Professor David Williams is one of those super-clever, super-understated scientists you want on your side in a pandemic.
The sort of person who can explain complicated stuff in a way a layperson can understand. But someone whose research career – including almost 300 peer-reviewed articles in international journals on anything from electrochemistry and trace gas sensor technology, to biomolecules and nanoparticles – is pretty extraordinary.
He’s also an entrepreneur. He’s someone who revels in taking science out of the lab and making a business out of it.
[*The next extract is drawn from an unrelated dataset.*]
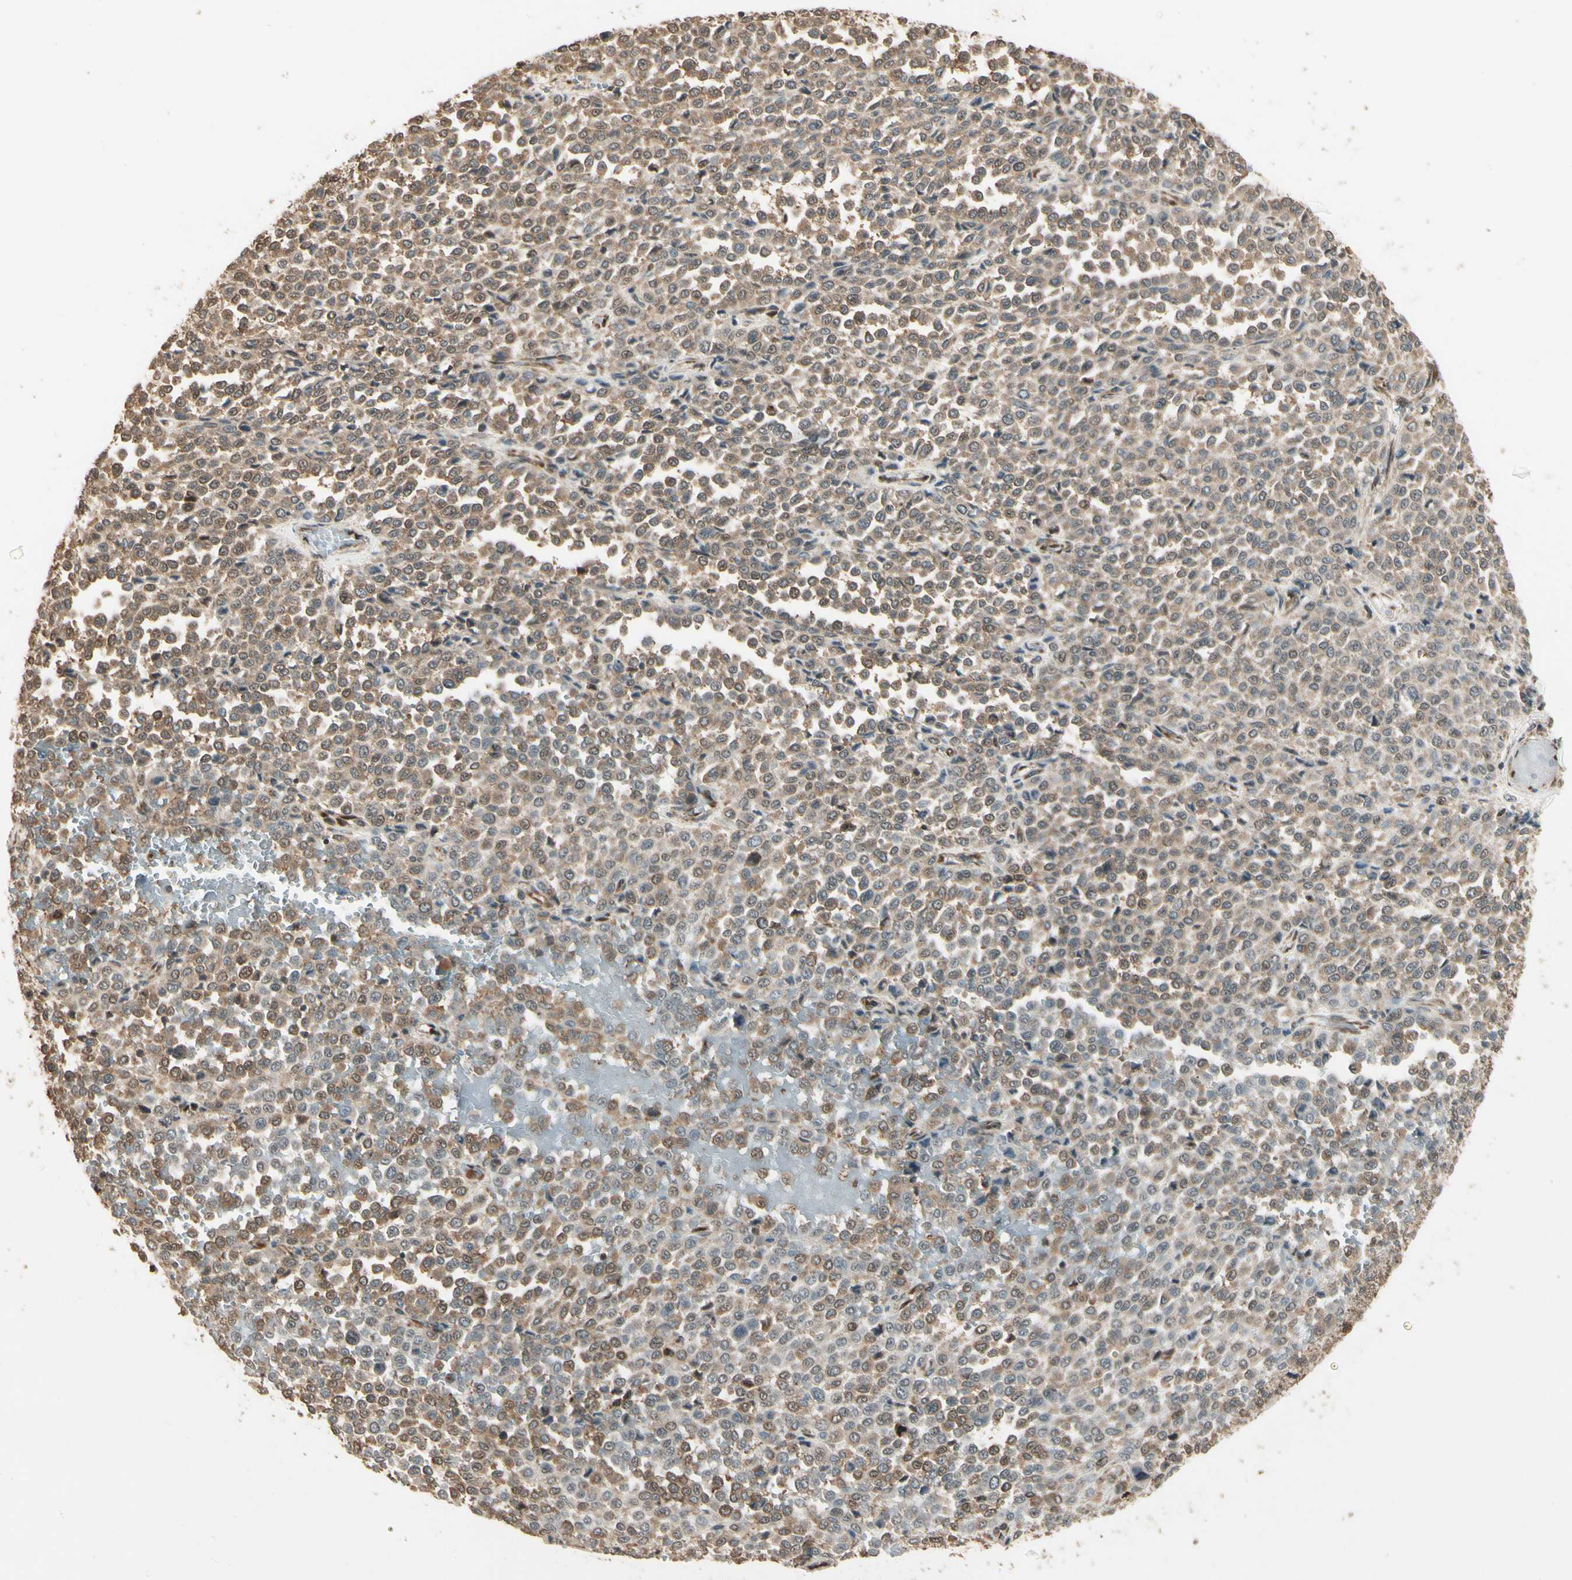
{"staining": {"intensity": "moderate", "quantity": ">75%", "location": "cytoplasmic/membranous"}, "tissue": "melanoma", "cell_type": "Tumor cells", "image_type": "cancer", "snomed": [{"axis": "morphology", "description": "Malignant melanoma, Metastatic site"}, {"axis": "topography", "description": "Pancreas"}], "caption": "Protein staining shows moderate cytoplasmic/membranous expression in approximately >75% of tumor cells in malignant melanoma (metastatic site). (DAB (3,3'-diaminobenzidine) = brown stain, brightfield microscopy at high magnification).", "gene": "CCT7", "patient": {"sex": "female", "age": 30}}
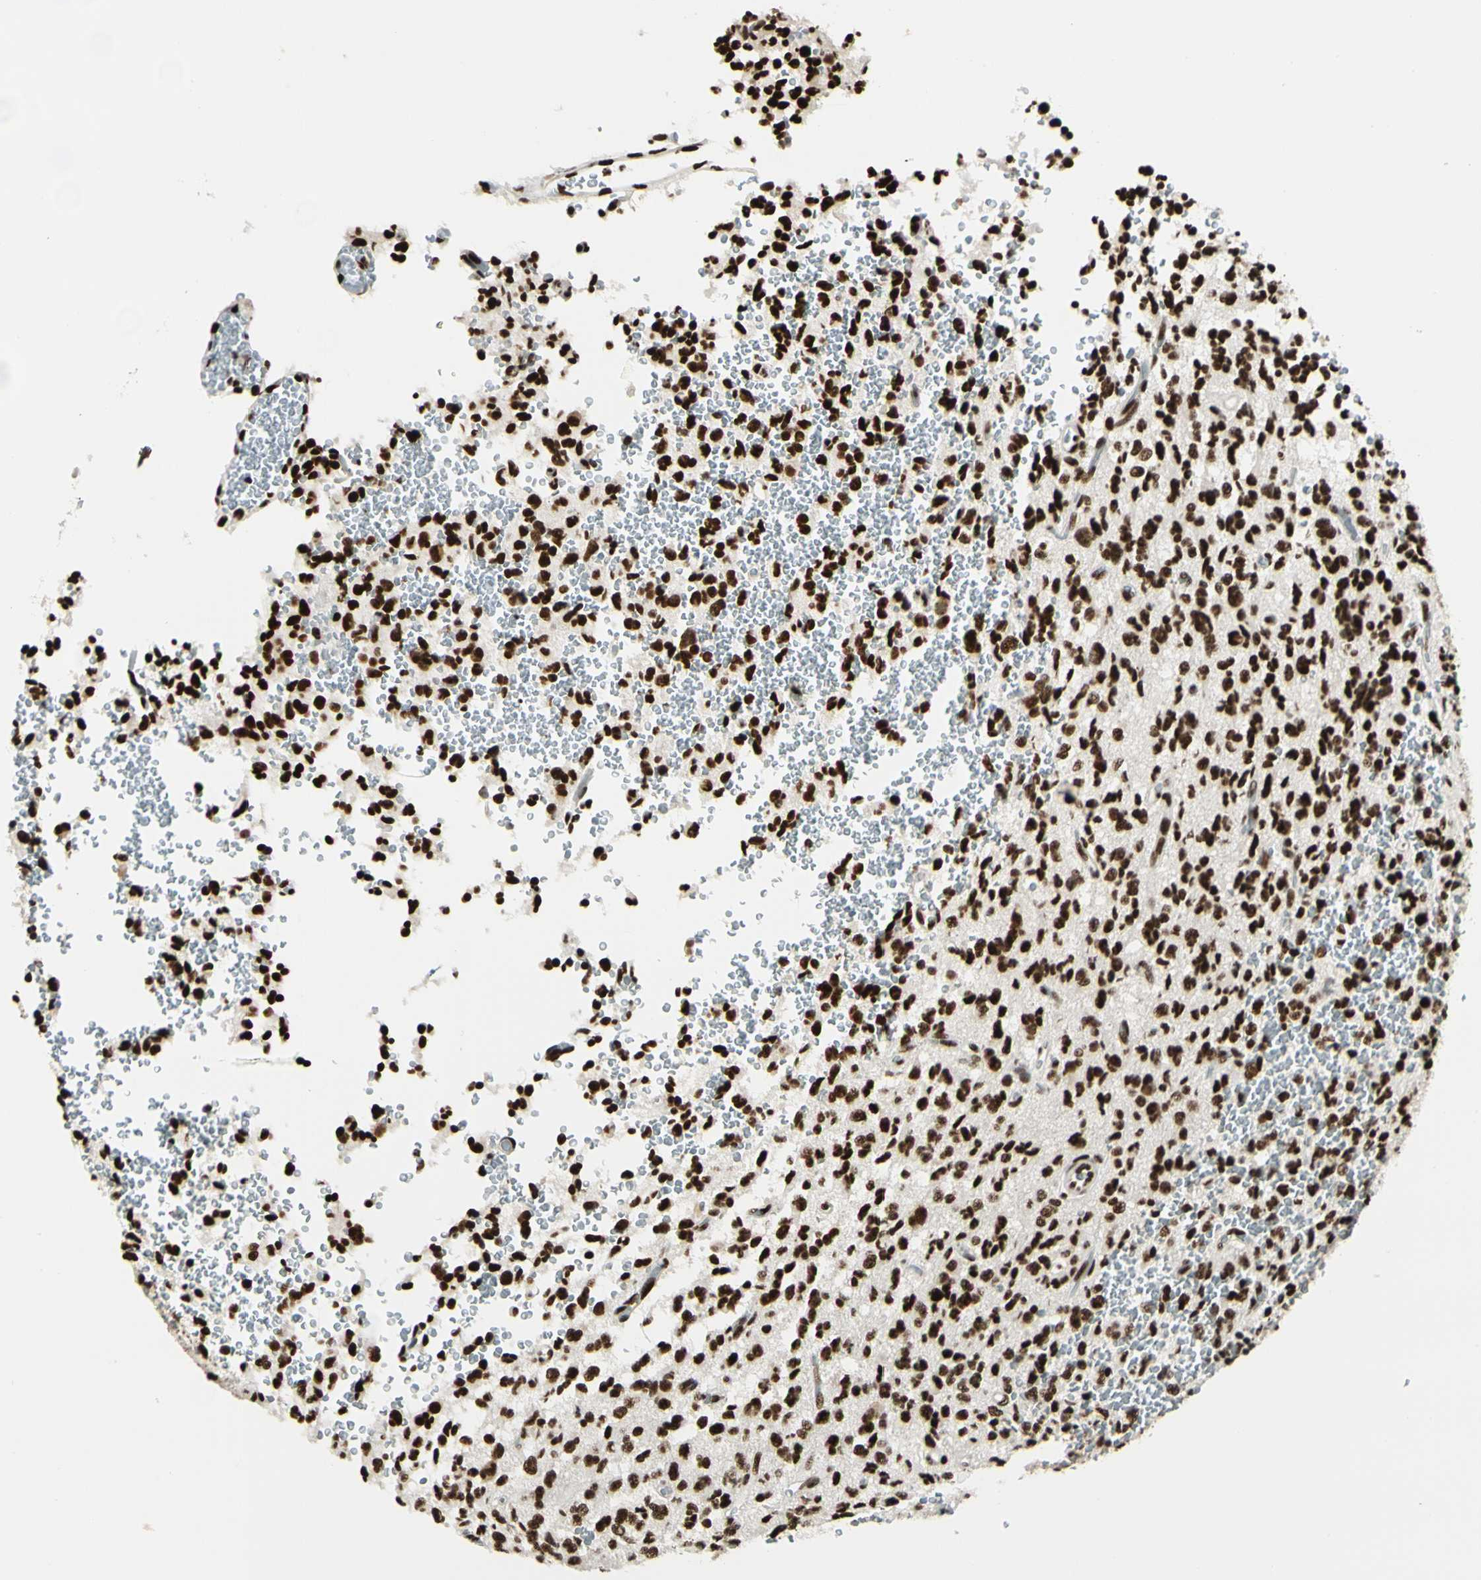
{"staining": {"intensity": "strong", "quantity": ">75%", "location": "nuclear"}, "tissue": "glioma", "cell_type": "Tumor cells", "image_type": "cancer", "snomed": [{"axis": "morphology", "description": "Glioma, malignant, High grade"}, {"axis": "topography", "description": "pancreas cauda"}], "caption": "Immunohistochemistry of human glioma exhibits high levels of strong nuclear positivity in approximately >75% of tumor cells.", "gene": "CCAR1", "patient": {"sex": "male", "age": 60}}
He’s listed as the inventor on around 50 patents and has founded several businesses, including air pollution monitoring company Aeroqual, and real-time data measurement and crunching firm Mote Ltd.
Back in the day he worked for the UK-based company that developed the ClearBlue home pregnancy test.
But the project that’s taking up most of Williams’ time at the moment is Orbis Diagnostics, a company developing Covid-19 antibody/immunity testing technology.
Williams is chief scientist and vice president of product development at Orbis and one of the brains behind its ‘lab-in-a-box’ testing machine, which is designed for use at the border, particularly at airports.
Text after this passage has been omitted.